Johns Hopkins University Students Stage Week-Long Sit-In to Protest ICE, Private Police

For the past week, students at Johns Hopkins University have been participating in a sit-in to protest the school's contracts with Immigration and Customs Enforcement (ICE) and private police forces and they have no plans of leaving.

Conor Bean, a graduate student at the university and member of the Hopkins Coalition Against ICE, told Newsweek the demonstration started with an organized, community march, but said the "sit-in was a surprise." He noted that while the Hopkins Coalition Against ICE and the Students Against Private Police are separate, it made sense to bridge their causes.

"Essentially, the same anti-democratic practices that led to Hopkins ramming this police force through are the same anti-democratic practices that allow Hopkins to continue against huge community opposition, huge faculty opposition, as well as, student opposition to continue ICE contracts," Bean said.

When the sit-in first started, Bean said organizers planned to have 25-person presence and weren't sure how long they could hold out. However, since it began on April 3, the graduate student said new people keep showing up to Garland Hall to participate.

"It's been pretty inspiring, honestly … At this point, as long as they keep coming we have no intention of ending this," Bean said. "We can't tell these people to leave. They've really built a home here in a kind of radically democratic space that's really hard to find, especially in today's America."

johns hopkins private police ice sit-in
Students at Johns Hopkins University have been holding a sit-in for the past week to protest the private police and ICE. Conor Bean

Similarly to the organic nature in which it started, the sit-in has no set shifts or regimen. People show up, others shift out and ultimately, Bean explained, "we make it work."

At first, Bean said the school administrators "definitely" weren't listening and had no intention of bargaining. He reasoned that they likely thought it would blow over.

"So, I think the calculation that they made strategically is, 'We'll wait this out, we don't have to talk seriously with them. Just let what happens, happen. It'll probably peter out in a day or two,'" Bean explained. "The trouble is, we've tapped into a really deep anger at the school."

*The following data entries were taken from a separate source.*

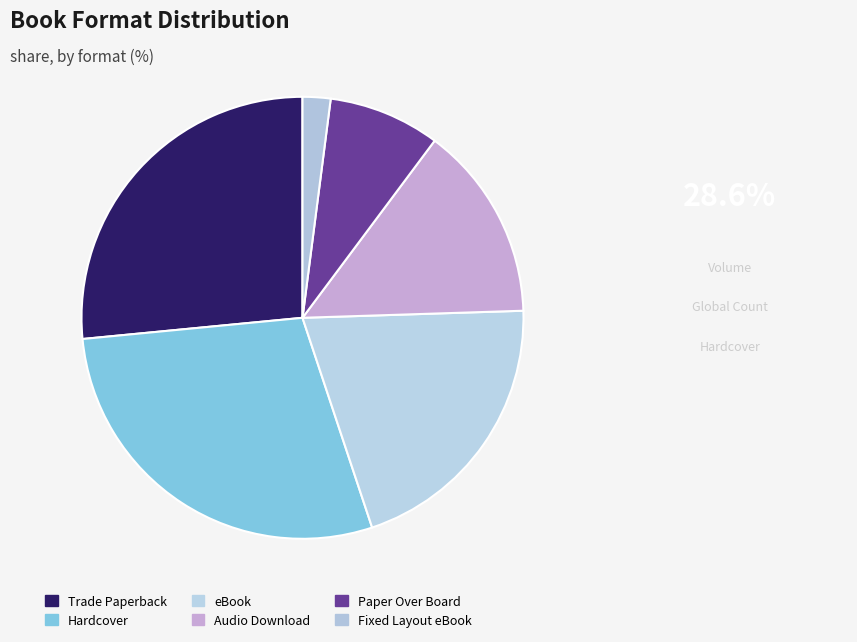

To the nearest percent, what is the difference between the largest and smallest slice percentages?

27%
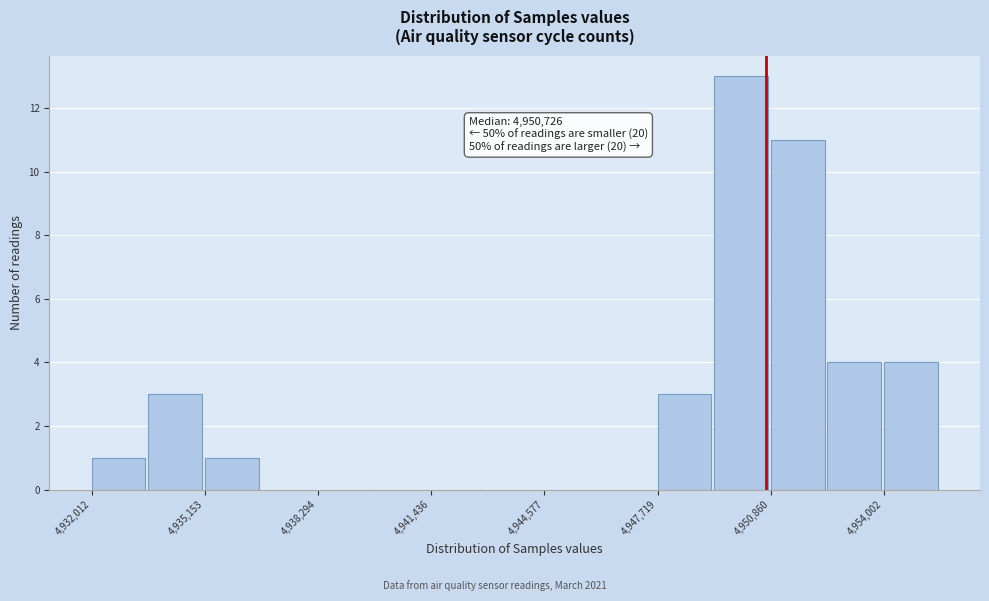

Read against the x-axis, roughly where is the centre of the tallest bar?

4950000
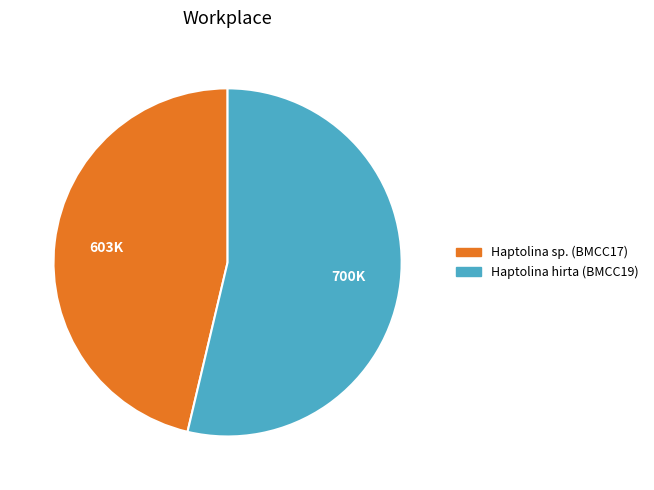

What is the largest slice in the pie chart?

Haptolina hirta (BMCC19)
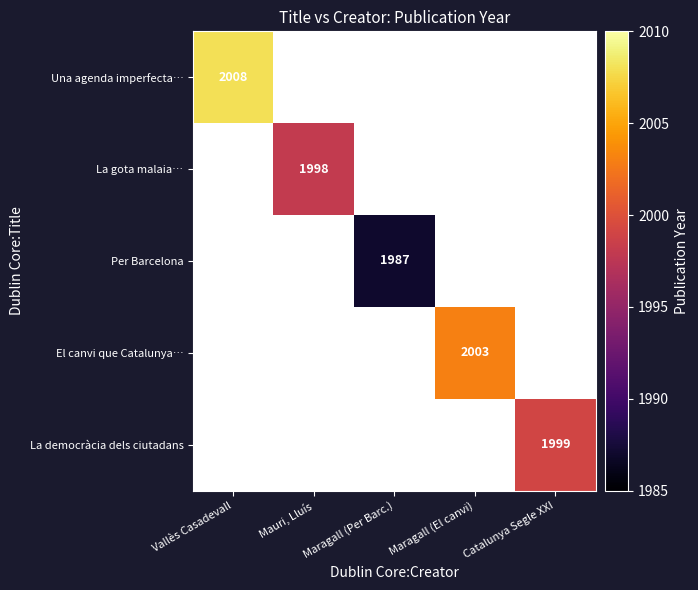

True or false: Una agenda imperfecta… has a value of 3303 at Vallès Casadevall.

False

Karen Lancaster, assistant vice president of external relations, told Newsweek that the student affairs team was working with the protest's student leaders to ensure the safety of demonstrators and that campus business and events can continue. Lancaster said the school allowed protestors to remain in the building during overnight hours, however, if they leave, they cannot return until the building reopens in the morning.

"Johns Hopkins University embraces and fosters a culture of free expression and debate," Lancaster said. "We worked with our students several years ago to develop guidelines to support student protests, which have allowed us to ensure a safe environment as students and others in our university community express their views on a broad range of issues."

She added that regardless of the protest location, demonstrators must abide by protest guidelines and the Student Code of Conduct.

On Wednesday, the two student organizations are holding a rally and march in support of demilitarizing the school and the sit-in. Set to begin at 7 p.m. ET at the Harrit Tubman Grove Monument, rally attendees demand no private police, no contracts with ICE and justice for Tyrone West, who passed away during a traffic stop in Northeast Baltimore.

Officers and witnesses said he fought with police, according to the Baltimore Sun, but in 2017, the family was awarded $1 million in a wrongful death suit settlement.

"Help us DEMAND the university negotiate with members of Baltimore City and the Johns Hopkins campus," the event's Facebook page said. "Enough is enough."

On the one-week mark of the sit-in, Hopkins Professor Nathan Connolly will hold a public talk titled, "State Violence and Public Accountability," according to the Hopkins Coalition Against ICE. The group will also be screening the film Losing Ground before the rally.

"We have no plans of leaving. People keep showing up, new faces every day," Bean said. "There isn't any plan to tell these people who showed up that they have to leave."